December 18, 2006 at 11:53 am
Description of problem.
We have in the Database table ConsumerListing with a number of
searchable
columns. We can not predict the combination of search conditions.
Because of
that we chose to create a number of one-column non-clustered indexes.
Two types of searches are being performed on the table.
Type 1: we need to access all records which satisfy certain conditions.
In
our example people who Dogs and interested in Gardening in the household.
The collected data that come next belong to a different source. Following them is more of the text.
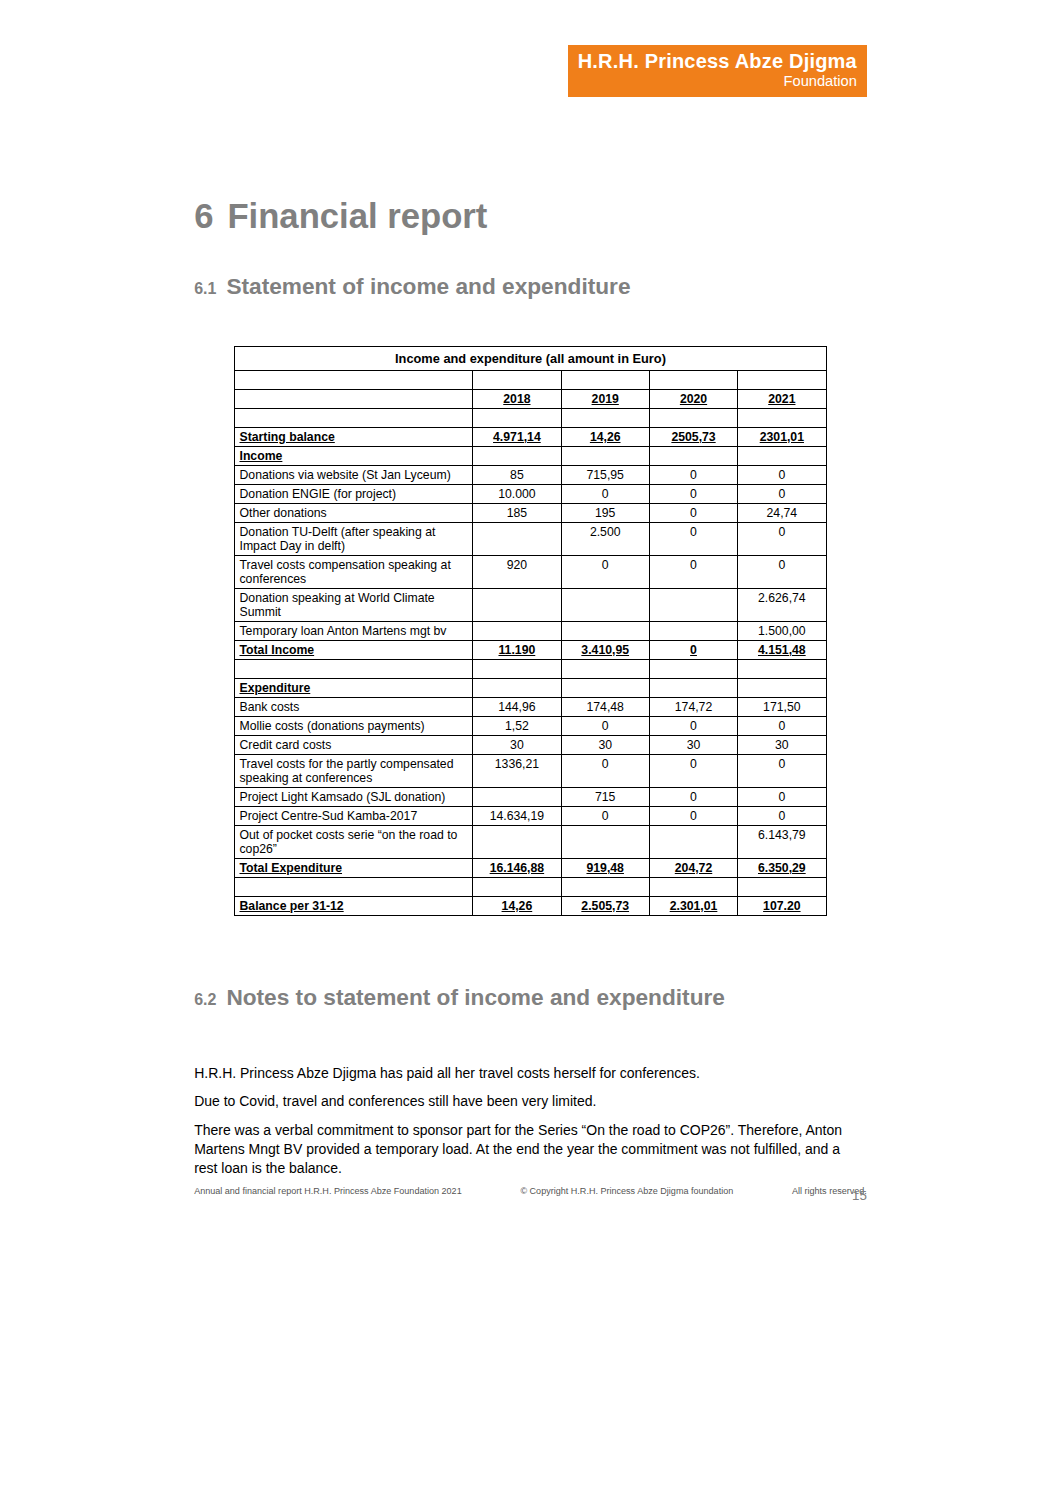H.R.H. Princess Abze Djigma
Foundation
6 Financial report
6.1 Statement of income and expenditure
| Income and expenditure (all amount in Euro) |
| | 2018 | 2019 | 2020 | 2021 |
| Starting balance | 4.971,14 | 14,26 | 2505,73 | 2301,01 |
| Income | | | | |
| Donations via website (St Jan Lyceum) | 85 | 715,95 | 0 | 0 |
| Donation ENGIE (for project) | 10.000 | 0 | 0 | 0 |
| Other donations | 185 | 195 | 0 | 24,74 |
| Donation TU-Delft (after speaking at Impact Day in delft) | | 2.500 | 0 | 0 |
| Travel costs compensation speaking at conferences | 920 | 0 | 0 | 0 |
| Donation speaking at World Climate Summit | | | | 2.626,74 |
| Temporary loan Anton Martens mgt bv | | | | 1.500,00 |
| Total Income | 11.190 | 3.410,95 | 0 | 4.151,48 |
| Expenditure | | | | |
| Bank costs | 144,96 | 174,48 | 174,72 | 171,50 |
| Mollie costs (donations payments) | 1,52 | 0 | 0 | 0 |
| Credit card costs | 30 | 30 | 30 | 30 |
| Travel costs for the partly compensated speaking at conferences | 1336,21 | 0 | 0 | 0 |
| Project Light Kamsado (SJL donation) | | 715 | 0 | 0 |
| Project Centre-Sud Kamba-2017 | 14.634,19 | 0 | 0 | 0 |
| Out of pocket costs serie “on the road to cop26” | | | | 6.143,79 |
| Total Expenditure | 16.146,88 | 919,48 | 204,72 | 6.350,29 |
| Balance per 31-12 | 14,26 | 2.505,73 | 2.301,01 | 107.20 |
6.2 Notes to statement of income and expenditure
H.R.H. Princess Abze Djigma has paid all her travel costs herself for conferences.
Due to Covid, travel and conferences still have been very limited.
There was a verbal commitment to sponsor part for the Series “On the road to COP26”. Therefore, Anton Martens Mngt BV provided a temporary load. At the end the year the commitment was not fulfilled, and a rest loan is the balance.
Annual and financial report H.R.H. Princess Abze Foundation 2021
© Copyright H.R.H. Princess Abze Djigma foundation
All rights reserved.
15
Type 2 we need to access records which satisfy certain conditions and
have
certain phone numbers. To achieve that we decided in addition to
one-column
non-clustered indexes to create indexes with keys AreaCode, Phone and
add
all the other search conditions on the leaf level of non clustered index
(included columns new for SQL Server 2005).
We decided to test query
select count(*) from ConsumerListing
where
Dogs='Y' AND Gardner='Y'
It took long. Query optimizer issued following execution plan:
StmtText
------------------------------------------------------------------------
----
------------------------------------------------------------------------
----
-----------------------------------------------
|--Compute
Scalar(DEFINE[Expr1004]=CONVERT_IMPLICIT(int,[globalagg1008],0)))
|--Stream
Aggregate(DEFINE[globalagg1008]=SUM([partialagg1007])))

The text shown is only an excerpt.